**Task goal:**
Each line in the entries below that holds the string "HoleSize" is to be listed.

**Records for processing:**

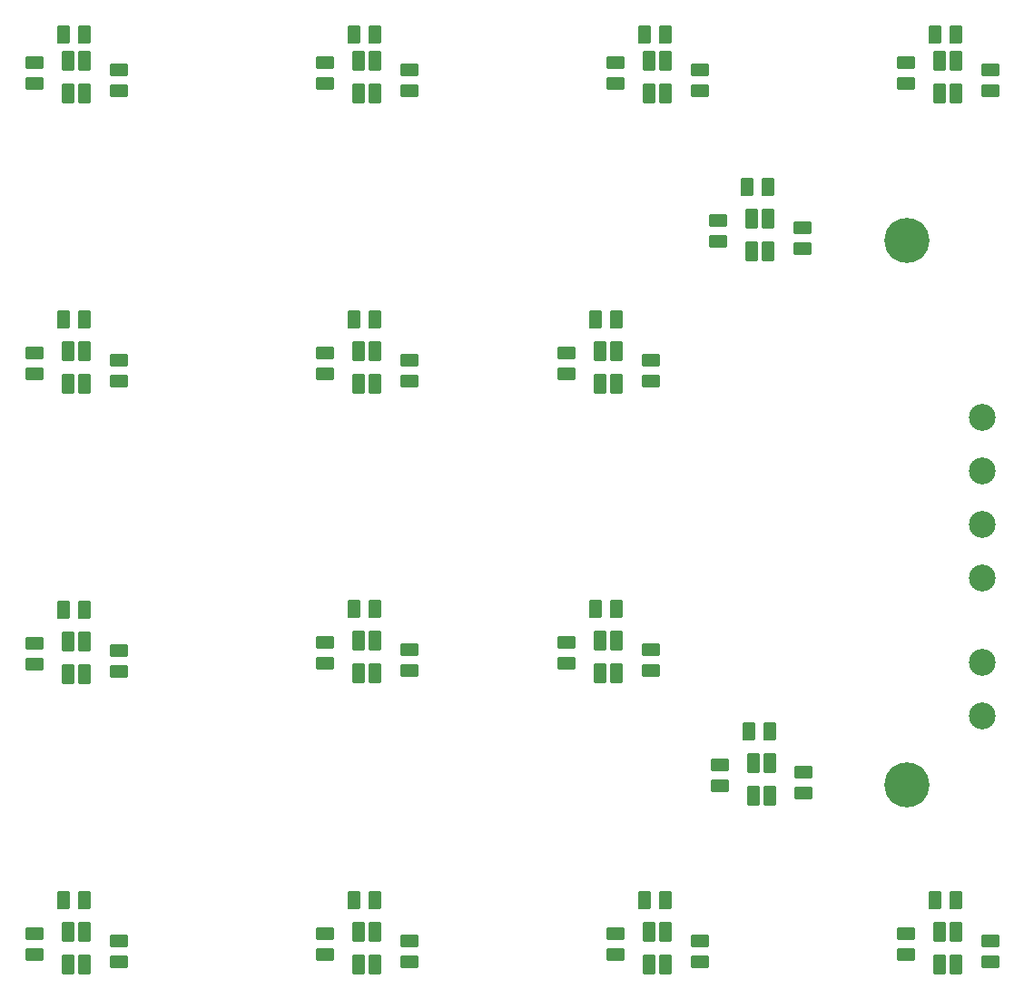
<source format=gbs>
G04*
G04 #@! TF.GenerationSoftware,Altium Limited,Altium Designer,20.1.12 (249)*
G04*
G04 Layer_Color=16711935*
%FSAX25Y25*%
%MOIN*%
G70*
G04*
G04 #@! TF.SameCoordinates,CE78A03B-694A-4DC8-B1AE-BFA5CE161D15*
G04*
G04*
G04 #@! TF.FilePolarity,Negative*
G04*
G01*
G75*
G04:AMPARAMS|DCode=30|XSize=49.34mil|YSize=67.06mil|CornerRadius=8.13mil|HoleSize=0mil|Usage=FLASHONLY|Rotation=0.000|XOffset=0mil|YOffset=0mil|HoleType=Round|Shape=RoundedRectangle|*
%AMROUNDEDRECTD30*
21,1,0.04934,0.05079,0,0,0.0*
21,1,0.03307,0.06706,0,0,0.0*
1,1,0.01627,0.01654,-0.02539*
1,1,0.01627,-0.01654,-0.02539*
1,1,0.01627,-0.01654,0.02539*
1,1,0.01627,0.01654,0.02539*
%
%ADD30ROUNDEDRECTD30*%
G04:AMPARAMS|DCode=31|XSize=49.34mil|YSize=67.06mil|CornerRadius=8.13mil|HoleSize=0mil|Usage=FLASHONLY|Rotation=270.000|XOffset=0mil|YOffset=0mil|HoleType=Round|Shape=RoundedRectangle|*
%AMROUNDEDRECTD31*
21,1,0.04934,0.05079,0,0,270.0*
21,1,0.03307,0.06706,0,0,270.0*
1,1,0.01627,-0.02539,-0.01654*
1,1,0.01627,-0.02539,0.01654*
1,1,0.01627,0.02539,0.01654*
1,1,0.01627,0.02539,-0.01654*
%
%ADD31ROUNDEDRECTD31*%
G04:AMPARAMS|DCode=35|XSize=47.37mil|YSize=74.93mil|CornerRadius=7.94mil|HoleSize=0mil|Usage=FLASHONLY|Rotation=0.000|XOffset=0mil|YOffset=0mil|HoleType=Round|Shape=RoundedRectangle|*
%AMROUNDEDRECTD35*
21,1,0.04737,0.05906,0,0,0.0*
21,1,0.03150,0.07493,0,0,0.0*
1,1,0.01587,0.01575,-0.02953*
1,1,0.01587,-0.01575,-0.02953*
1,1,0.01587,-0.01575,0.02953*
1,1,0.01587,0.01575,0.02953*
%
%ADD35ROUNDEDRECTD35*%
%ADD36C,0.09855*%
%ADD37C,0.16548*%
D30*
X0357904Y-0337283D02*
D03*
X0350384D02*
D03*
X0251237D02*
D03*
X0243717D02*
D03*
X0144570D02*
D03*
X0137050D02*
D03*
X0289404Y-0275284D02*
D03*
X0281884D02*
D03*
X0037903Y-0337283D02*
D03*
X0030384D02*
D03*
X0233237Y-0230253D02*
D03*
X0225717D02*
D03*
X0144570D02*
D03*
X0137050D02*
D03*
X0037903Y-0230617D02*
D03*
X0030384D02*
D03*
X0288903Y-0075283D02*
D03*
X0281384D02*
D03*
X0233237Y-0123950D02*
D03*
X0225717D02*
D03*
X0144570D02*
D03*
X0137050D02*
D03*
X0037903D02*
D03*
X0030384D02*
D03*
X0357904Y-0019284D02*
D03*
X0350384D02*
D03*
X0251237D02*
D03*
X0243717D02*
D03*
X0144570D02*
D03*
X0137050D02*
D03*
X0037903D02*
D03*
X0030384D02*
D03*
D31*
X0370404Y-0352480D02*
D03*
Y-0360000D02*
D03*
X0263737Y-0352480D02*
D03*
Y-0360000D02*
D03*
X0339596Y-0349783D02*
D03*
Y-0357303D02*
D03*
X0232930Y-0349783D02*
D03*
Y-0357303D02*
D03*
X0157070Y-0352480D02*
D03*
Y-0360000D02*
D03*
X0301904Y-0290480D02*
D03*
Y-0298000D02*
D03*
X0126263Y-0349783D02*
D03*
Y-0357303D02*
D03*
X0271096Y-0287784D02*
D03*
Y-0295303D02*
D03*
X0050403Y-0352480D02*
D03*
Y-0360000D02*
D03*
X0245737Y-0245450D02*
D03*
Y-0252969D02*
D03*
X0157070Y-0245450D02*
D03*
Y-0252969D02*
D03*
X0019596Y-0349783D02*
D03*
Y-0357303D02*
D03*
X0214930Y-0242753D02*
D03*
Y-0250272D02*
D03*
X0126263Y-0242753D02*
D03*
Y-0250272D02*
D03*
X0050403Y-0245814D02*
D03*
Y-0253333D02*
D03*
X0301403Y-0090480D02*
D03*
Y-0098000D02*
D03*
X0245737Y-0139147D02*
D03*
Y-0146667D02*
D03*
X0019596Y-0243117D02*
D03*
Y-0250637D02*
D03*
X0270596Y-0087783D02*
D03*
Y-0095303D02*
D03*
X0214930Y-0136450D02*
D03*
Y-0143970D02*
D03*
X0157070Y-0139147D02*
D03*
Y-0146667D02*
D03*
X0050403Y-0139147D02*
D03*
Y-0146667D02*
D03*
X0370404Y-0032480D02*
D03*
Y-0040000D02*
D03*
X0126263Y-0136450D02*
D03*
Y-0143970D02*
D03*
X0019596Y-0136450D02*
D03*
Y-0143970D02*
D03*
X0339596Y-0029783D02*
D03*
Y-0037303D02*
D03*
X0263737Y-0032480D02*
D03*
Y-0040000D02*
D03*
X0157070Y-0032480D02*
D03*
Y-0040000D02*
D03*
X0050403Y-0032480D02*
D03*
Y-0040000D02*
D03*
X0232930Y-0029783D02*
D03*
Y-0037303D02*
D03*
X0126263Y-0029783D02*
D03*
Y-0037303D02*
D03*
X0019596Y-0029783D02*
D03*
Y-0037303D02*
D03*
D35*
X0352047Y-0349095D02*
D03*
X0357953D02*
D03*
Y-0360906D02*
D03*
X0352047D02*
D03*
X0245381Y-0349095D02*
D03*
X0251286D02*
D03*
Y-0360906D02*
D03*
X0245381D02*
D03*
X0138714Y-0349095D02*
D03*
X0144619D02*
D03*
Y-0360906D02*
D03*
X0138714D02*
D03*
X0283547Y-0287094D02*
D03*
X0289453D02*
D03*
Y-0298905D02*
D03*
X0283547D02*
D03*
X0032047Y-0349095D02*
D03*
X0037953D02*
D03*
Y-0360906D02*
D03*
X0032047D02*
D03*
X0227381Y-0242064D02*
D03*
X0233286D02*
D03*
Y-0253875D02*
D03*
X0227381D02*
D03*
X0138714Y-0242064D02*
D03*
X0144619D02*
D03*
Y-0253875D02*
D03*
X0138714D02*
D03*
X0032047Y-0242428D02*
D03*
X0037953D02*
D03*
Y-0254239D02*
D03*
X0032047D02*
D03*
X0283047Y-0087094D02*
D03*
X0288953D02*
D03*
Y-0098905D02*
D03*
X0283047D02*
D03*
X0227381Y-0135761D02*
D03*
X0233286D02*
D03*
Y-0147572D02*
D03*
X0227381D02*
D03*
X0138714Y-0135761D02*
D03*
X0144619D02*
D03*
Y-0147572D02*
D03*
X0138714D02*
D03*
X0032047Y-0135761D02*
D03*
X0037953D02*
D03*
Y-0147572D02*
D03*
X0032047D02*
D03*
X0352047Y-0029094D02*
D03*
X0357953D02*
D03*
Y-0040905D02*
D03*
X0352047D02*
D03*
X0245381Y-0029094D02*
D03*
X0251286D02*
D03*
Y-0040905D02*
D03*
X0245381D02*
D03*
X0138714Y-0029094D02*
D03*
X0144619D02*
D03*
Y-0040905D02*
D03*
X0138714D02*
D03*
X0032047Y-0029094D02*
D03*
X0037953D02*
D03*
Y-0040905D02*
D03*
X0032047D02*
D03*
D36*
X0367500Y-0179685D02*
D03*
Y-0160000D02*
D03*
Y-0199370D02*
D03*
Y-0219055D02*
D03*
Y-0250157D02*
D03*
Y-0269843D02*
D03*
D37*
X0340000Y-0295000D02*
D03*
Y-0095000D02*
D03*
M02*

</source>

* * *

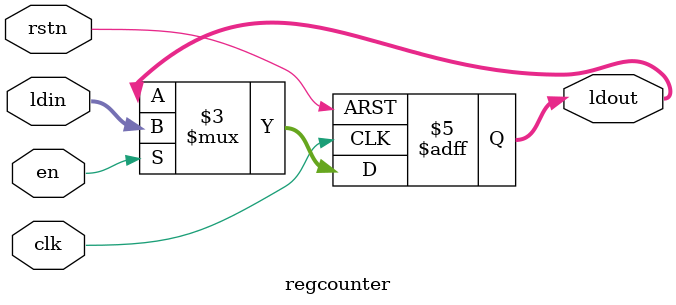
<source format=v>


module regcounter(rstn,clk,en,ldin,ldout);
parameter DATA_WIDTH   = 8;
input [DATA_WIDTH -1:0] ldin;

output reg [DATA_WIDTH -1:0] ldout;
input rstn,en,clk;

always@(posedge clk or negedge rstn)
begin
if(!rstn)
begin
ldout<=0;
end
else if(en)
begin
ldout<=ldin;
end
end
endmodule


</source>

**Task response:**
G04:AMPARAMS|DCode=30|XSize=49.34mil|YSize=67.06mil|CornerRadius=8.13mil|HoleSize=0mil|Usage=FLASHONLY|Rotation=0.000|XOffset=0mil|YOffset=0mil|HoleType=Round|Shape=RoundedRectangle|*
G04:AMPARAMS|DCode=31|XSize=49.34mil|YSize=67.06mil|CornerRadius=8.13mil|HoleSize=0mil|Usage=FLASHONLY|Rotation=270.000|XOffset=0mil|YOffset=0mil|HoleType=Round|Shape=RoundedRectangle|*
G04:AMPARAMS|DCode=35|XSize=47.37mil|YSize=74.93mil|CornerRadius=7.94mil|HoleSize=0mil|Usage=FLASHONLY|Rotation=0.000|XOffset=0mil|YOffset=0mil|HoleType=Round|Shape=RoundedRectangle|*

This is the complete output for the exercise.